第420章 山崎三郎との対面

池村琴子の心臓は一瞬止まったかのように感じ、その後太鼓のように激しく鼓動し始めた。

彼女は若い女の子ではないが、このような温かい変化に直面すると、まるで少しの不注意で制御を失いそうになるほど抑えきれなかった。

松田柔子のことを思うと、池村琴子の高鳴る心は次第に落ち着いていった。

前回、師匠の遺言がすべて松田柔子の手中にあることを知り、柔子の関心も「W」組織にあることがわかった。
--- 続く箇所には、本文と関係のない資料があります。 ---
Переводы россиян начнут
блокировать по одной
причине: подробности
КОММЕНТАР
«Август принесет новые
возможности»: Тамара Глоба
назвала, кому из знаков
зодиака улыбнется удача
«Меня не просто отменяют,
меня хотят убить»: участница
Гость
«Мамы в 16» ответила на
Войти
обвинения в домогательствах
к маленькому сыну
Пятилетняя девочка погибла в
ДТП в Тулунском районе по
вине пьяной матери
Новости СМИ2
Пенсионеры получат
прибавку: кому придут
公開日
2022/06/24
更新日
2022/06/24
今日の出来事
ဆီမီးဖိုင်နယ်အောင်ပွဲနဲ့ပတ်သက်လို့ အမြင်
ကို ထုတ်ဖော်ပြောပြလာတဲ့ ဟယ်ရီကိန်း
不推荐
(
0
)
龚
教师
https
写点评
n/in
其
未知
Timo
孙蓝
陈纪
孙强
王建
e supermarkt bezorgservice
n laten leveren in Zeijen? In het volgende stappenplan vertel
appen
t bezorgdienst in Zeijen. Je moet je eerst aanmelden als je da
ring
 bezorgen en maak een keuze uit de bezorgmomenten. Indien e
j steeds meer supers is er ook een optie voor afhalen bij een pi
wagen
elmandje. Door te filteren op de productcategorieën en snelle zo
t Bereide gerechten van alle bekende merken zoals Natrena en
山本正博が組織に興味を持っているなら、松田柔子と協力して事を進めなければならない。

南條夜の言葉を思い出すと、池村琴子の目が少し潤んだ。

「山本さん……あなたは『W』組織に興味があるの?」

彼女は遺言のことには直接触れなかった。

しかし山本正博はその言葉を聞いただけで理解した。

「南條夜が話したのか?」山本正博は唇を歪め、冷たく笑った。

池村琴子は目を伏せ、黙ったままだった。

山本正博は優しい眼差しを彼女に向け、静かに言った。「これは父の遺言だ。」

「この組織のリーダーは、あなたの友達なの?」

実は彼の心の中には既に答えがあったが、彼女に直接聞くことはしなかった。

もし彼の推測が正しければ、池村琴子は必ずジレンマの渦に巻き込まれることになる。

彼は彼女を困らせたくなかった。

池村琴子は彼を一瞥し、組織は自分のものだと言おうとしたが、口に出す勇気がなかった。

彼女は怖かった。彼に自分の心の中の利己心を見透かされることが怖かった。

師匠は亡くなる前、密かに彼女に後継者の面倒を見るように言ったが、組織を後継者に譲るとは言っていなかった。

しかし、師匠がその後考えを変えたかどうかは、彼女にもわからなかった。

もし師匠の後継者がこの組織を望むなら、彼女には師匠の後継者と完全に決裂するほどの冷酷さはなかった。

しかし、組織を完全に手放すことも彼女にはできなかった。

彼女は山本正博に自分が組織のリーダーであることを知られるのが怖かった。さらに、二人が敵同士になることも怖かった。

人の本性は捉えがたく、彼女はそれで人性を試したくなかった。

「組織のリーダーは、確かに私の友達です。」彼女は彼の言葉に沿って答えた。